Monday, February 1, 2016

"1 and 28 Days". The reasons I'm adjusting.

 I spend too much time
looking into the lives of people I am too afraid 
to love out loud

I think you should always write, talk, or (if possible) yell about the things that inspire you. If you don't do that, they didn't inspire you in the first place. For me, it's a matter of keeping a sort of public-private record. I have two very irrational fears. One of flying. And one of losing memories. I want to keep track, as best I can, while being addicted to consuming new forward-moving art, person-connecting thoughts, and good food.  To keep track of both everything that has moved me as well as every rock that has ever hit me in the head. 

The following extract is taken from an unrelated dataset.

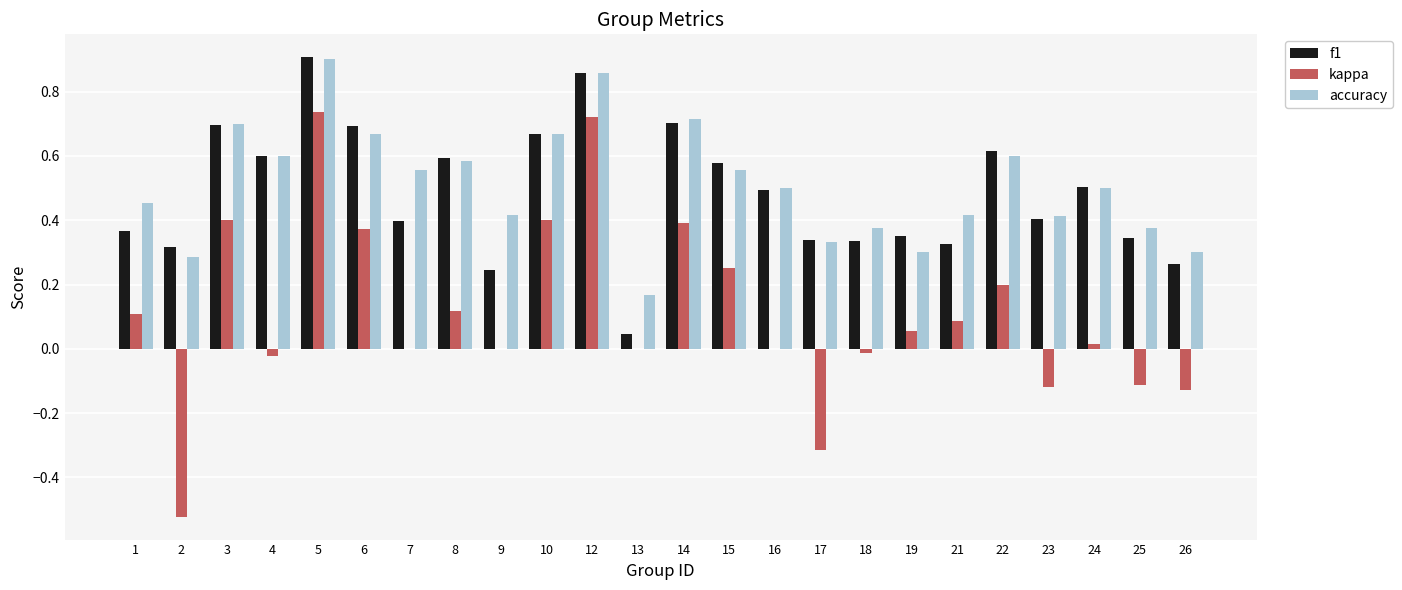

At which category does the chart reach its peak across all series?

5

Here's what I'm doing. There are moments that move us. And we share them. The devices with which we choose to share can start to take on more importance than the moment you initially were trying to share. Anyone who's ever found themselves mindlessly scrolling through a social media site, clutching a bottle of Pinot Grigio, while wondering why your college boyfriend's 2nd wife wore those shoes to the wedding (..at 2:AM, mind you) may know some of what I'm talking about. Personlly, my addiction has never been that bad.  However, I am officially changing my relationship with social media. 

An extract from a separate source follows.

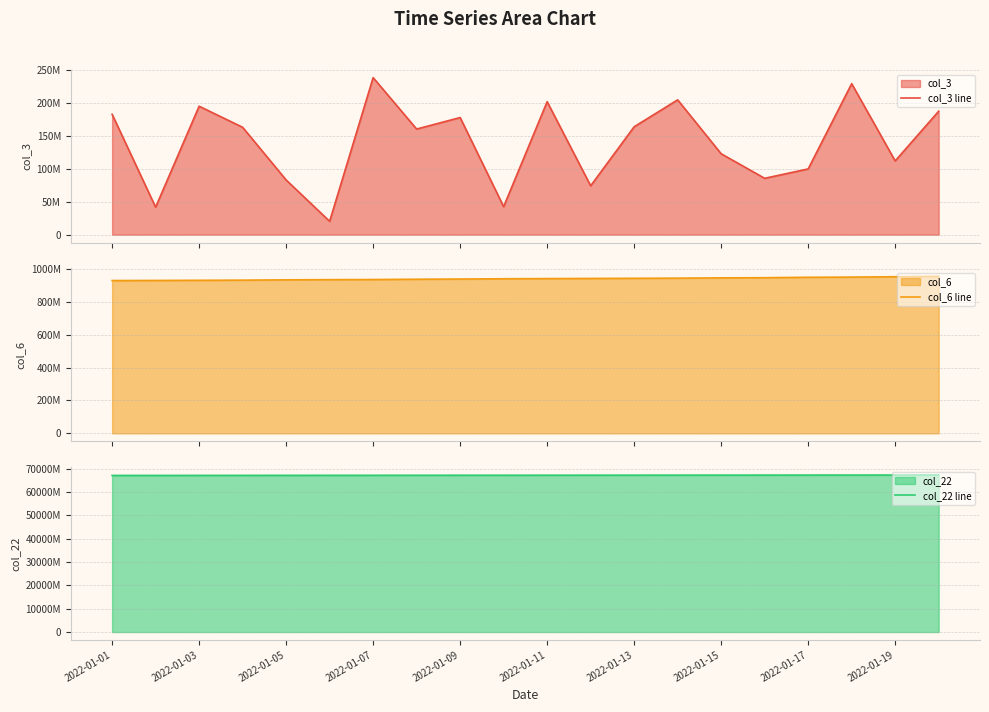

Count the number of categories in the chart.

20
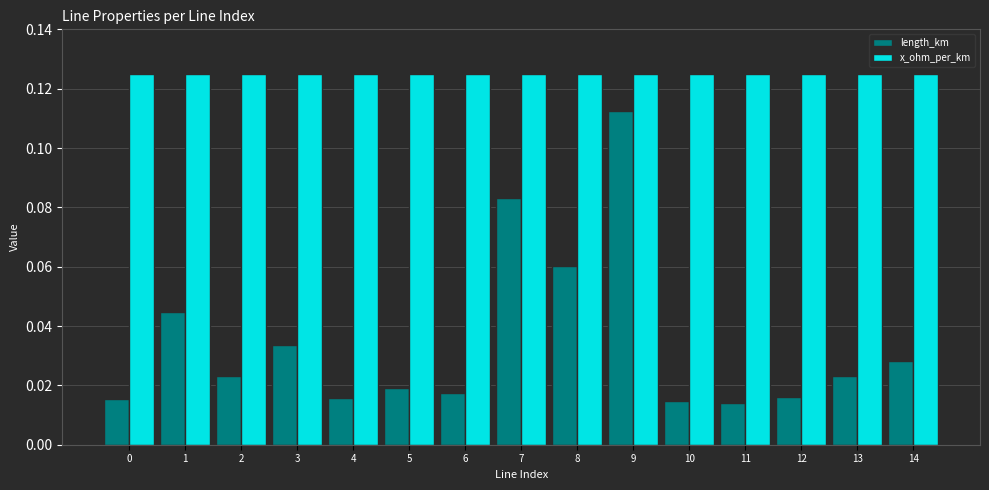

What is the sum of all length_km values?

0.5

Some of these aforementioned moments were good ones. Some were heartbreaking, but only at the time. Some people that were once in my life on one level, ultimately had nothing to share because of one limitation or another. Others gave a full range of love and dialogue with a kiss, their words, a smile, their performance, that meal, a recipe or a simple conversation. It has all been an inspiration. 

These next 28 days are that. In an attempt to stay "in" the world and not just be "of" the world, this is what I have to do to be a little less crazy.